He seguido durante esta última semana el lío que se ha formado en Cataluña por la ineficacia del servicio de trenes gestionado por Rodalies y he pensado en la Comunitat Valenciana. Me he preguntado, qué pasaría si en Barcelona tuviesen un tranvía tan deficitario como el nuestro. Ha coincidido, además, que durante los últimos días, todos los que hemos cogido el tren hemos presenciado una especie de yincana con deconstrucción incluida de una versión de El Juego del Calamar que amenazaba con matarnos de aburrimiento. Mirábamos todos el letrero cronometrado que avista el tiempo de tardanza del Tram, jugaba con nosotros, nos calmaba con la sensación virtual de que estaba a punto de llegar, sin embargo, en un alarde de sadismo, de pronto volvía otra vez a añadir unos minutos adicionales. Así estuvimos varias jornadas, esperando a un Godot que nunca llegaba, contemplando el tiempo mientras matabas ese mismo tiempo mirando de un lado a otro, cruzando la mirada con extraños y desplegando una sororidad espiritual que proyectaban en los ojos un "Yo sí te creo".

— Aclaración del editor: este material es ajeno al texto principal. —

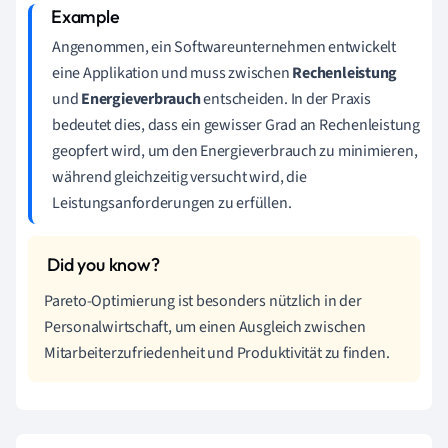
Angenommen, ein Softwareunternehmen entwickelt
eine Applikation und muss zwischen
Rechenleistung
und
Energieverbrauch
entscheiden. In der Praxis
bedeutet dies, dass ein gewisser Grad an Rechenleistung
geopfert wird, um den Energieverbrauch zu minimieren,
während gleichzeitig versucht wird, die
Leistungsanforderungen zu erfüllen.
Pareto-Optimierung ist besonders nützlich in der
Personalwirtschaft, um einen Ausgleich zwischen
Mitarbeiterzufriedenheit und Produktivität zu finden.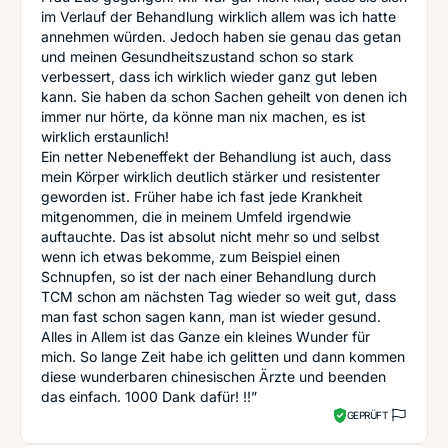
im Verlauf der Behandlung wirklich allem was ich hatte
annehmen würden. Jedoch haben sie genau das getan
und meinen Gesundheitszustand schon so stark
verbessert, dass ich wirklich wieder ganz gut leben
kann. Sie haben da schon Sachen geheilt von denen ich
immer nur hörte, da könne man nix machen, es ist
wirklich erstaunlich!
Ein netter Nebeneffekt der Behandlung ist auch, dass
mein Körper wirklich deutlich stärker und resistenter
geworden ist. Früher habe ich fast jede Krankheit
mitgenommen, die in meinem Umfeld irgendwie
auftauchte. Das ist absolut nicht mehr so und selbst
wenn ich etwas bekomme, zum Beispiel einen
Schnupfen, so ist der nach einer Behandlung durch
TCM schon am nächsten Tag wieder so weit gut, dass
man fast schon sagen kann, man ist wieder gesund.
Alles in Allem ist das Ganze ein kleines Wunder für
mich. So lange Zeit habe ich gelitten und dann kommen
diese wunderbaren chinesischen Ärzte und beenden
das einfach. 1000 Dank dafür! !!”
GEPRÜFT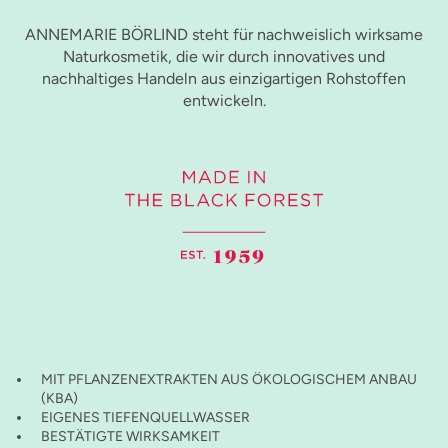
ANNEMARIE BÖRLIND steht für nachweislich wirksame
Naturkosmetik, die wir durch innovatives und
nachhaltiges Handeln aus einzigartigen Rohstoffen
entwickeln.
MIT PFLANZENEXTRAKTEN AUS ÖKOLOGISCHEM ANBAU
(KBA)
EIGENES TIEFENQUELLWASSER
BESTÄTIGTE WIRKSAMKEIT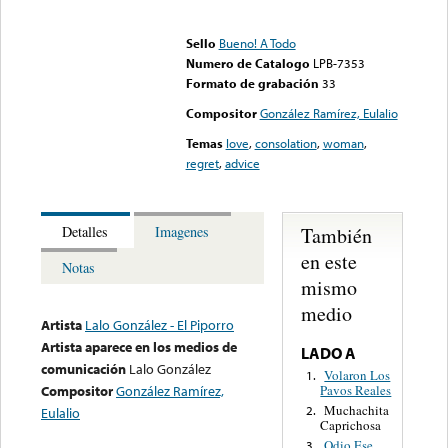
Error loading media: File
could not be played
Sello
Bueno! A Todo
Numero de Catalogo
LPB-7353
Formato de grabación
33
Compositor
González Ramírez, Eulalio
Temas
love
,
consolation
,
woman
,
regret
,
advice
También
Detalles
Imagenes
en este
Notas
mismo
medio
Artista
Lalo González - El Piporro
Artista aparece en los medios de
LADO A
comunicación
Lalo González
Volaron Los
1.
Pavos Reales
Compositor
González Ramírez,
Muchachita
2.
Eulalio
Caprichosa
Odio Ese
3.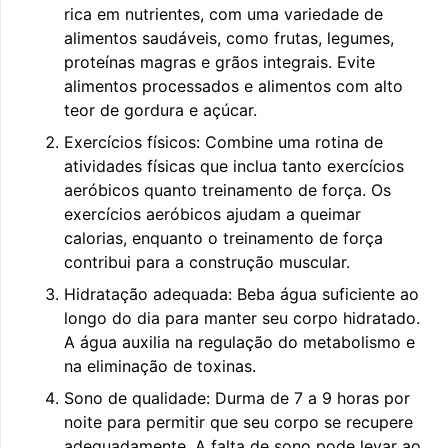
rica em nutrientes, com uma variedade de
alimentos saudáveis, como frutas, legumes,
proteínas magras e grãos integrais. Evite
alimentos processados e alimentos com alto
teor de gordura e açúcar.
Exercícios físicos: Combine uma rotina de
atividades físicas que inclua tanto exercícios
aeróbicos quanto treinamento de força. Os
exercícios aeróbicos ajudam a queimar
calorias, enquanto o treinamento de força
contribui para a construção muscular.
Hidratação adequada: Beba água suficiente ao
longo do dia para manter seu corpo hidratado.
A água auxilia na regulação do metabolismo e
na eliminação de toxinas.
Sono de qualidade: Durma de 7 a 9 horas por
noite para permitir que seu corpo se recupere
adequadamente. A falta de sono pode levar ao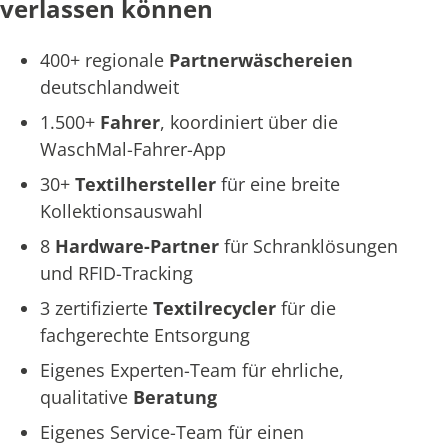
verlassen können
400+ regionale
Partnerwäschereien
deutschlandweit
1.500+
Fahrer
, koordiniert über die
WaschMal-Fahrer-App
30+
Textilhersteller
für eine breite
Kollektionsauswahl
8
Hardware-Partner
für Schranklösungen
und RFID-Tracking
3 zertifizierte
Textilrecycler
für die
fachgerechte Entsorgung
Eigenes Experten-Team für ehrliche,
qualitative
Beratung
Eigenes Service-Team für einen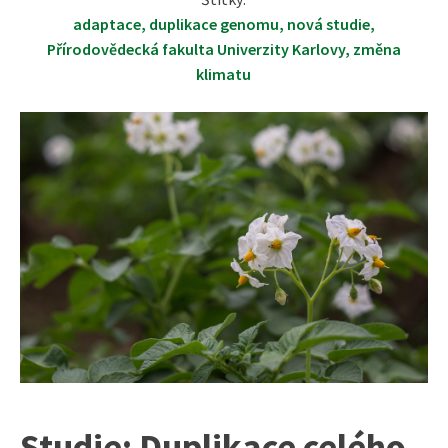
adaptace
,
duplikace genomu
,
nová studie
,
Přírodovědecká fakulta Univerzity Karlovy
,
změna
klimatu
Studie: Duplikace celého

"Un país en el que la idea de fracaso frecuenta ciudades, ríos, calles, bares, librerías, iglesias, universidades, periódicos, ayuntamientos, cárceles, vertedero", escribe Manuel Vilas al hacer una retrospección de la sociedad española en su libro de viajes América. Cita, que al leerla, no he podido evitar acordarme de situaciones como la descrita al principio. Hemos asumido con una tibia resignación, que en nuestra región las cosas funcionan peor que en el resto de España, metabolizamos con vigilia penitencial que es normal que en Barcelona se arme la de Dios porque no funcionan bien los trenes y en cambio aquí lo único que hacemos es superar las frustraciones encontrando en los ojos ajenos la terapia de diván. Pagamos impuestos, al igual que nuestros vecinos catalanes, pero como somos de segunda tenemos que darnos con un canto en los dientes por lo que tenemos. Calmas tensas copan el ambiente, en realidad no hay tanta gente en las estaciones, lo que ocurre es que la presión atmosférica provocada por la frustración de ver como un sistema que nos prometió que todos íbamos a pisar la luna no ha sido capaz de dar el pequeño paso para el hombre de coger un tren puntual.

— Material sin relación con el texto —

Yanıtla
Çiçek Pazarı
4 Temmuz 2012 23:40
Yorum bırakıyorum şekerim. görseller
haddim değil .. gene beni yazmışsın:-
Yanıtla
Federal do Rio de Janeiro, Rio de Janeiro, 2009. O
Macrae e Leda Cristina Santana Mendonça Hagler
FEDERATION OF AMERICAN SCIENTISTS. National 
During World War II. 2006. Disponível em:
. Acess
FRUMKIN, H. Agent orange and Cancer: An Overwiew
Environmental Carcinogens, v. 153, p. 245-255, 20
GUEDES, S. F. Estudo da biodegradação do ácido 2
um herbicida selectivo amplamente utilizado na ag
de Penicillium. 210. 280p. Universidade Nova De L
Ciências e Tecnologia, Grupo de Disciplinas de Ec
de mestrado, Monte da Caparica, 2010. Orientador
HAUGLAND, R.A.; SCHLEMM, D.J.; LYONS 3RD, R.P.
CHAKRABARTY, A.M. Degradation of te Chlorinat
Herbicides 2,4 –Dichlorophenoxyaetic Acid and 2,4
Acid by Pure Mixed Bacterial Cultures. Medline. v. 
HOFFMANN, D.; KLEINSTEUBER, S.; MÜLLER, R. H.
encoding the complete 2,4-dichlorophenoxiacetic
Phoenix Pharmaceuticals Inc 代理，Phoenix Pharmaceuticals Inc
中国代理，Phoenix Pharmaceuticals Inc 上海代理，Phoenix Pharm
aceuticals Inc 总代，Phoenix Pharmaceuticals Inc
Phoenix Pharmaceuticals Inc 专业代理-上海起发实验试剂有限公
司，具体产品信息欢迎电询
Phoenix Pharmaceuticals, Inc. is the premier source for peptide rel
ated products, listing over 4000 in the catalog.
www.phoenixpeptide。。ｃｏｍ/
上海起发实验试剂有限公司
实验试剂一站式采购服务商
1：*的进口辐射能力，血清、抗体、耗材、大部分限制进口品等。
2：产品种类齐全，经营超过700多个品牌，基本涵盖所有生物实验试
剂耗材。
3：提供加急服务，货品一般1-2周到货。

La fábula de los trenes es el mejor paradigma para comprender que España es un país de varias velocidades. El hecho en sí es injusto e indigno, sin embargo, lo que me preocupa es ese servilismo con el que actuamos. Si en Barcelona se han puesto en pata de guerra porque sus trenes se retrasan quince minutos, no entiendo por qué nosotros no somos capaces ni de lanzar una pataleta cuando llevamos media hora estacionando. No lo hemos superado, sólo hemos aprendido a vivir con ello. Si España se muere es precisamente por la normalización de una sociedad estamental que va subiendo de escalafón según la región en la que vive. Se preguntan muchos, ya en forma de eco reiterativo, que para qué sirve Compromís ante su inutilidad práctica. Creo que hasta los regionalistas valencianos han asumido la circunstancia servil que vivimos. Me río cuando algún cosmopolita madrileño se queja porque con Ayuso el Metro se retrasa tres minutos. Criatura, vente aquí y te convertirás en un experto en la lucha contra el aburrimiento.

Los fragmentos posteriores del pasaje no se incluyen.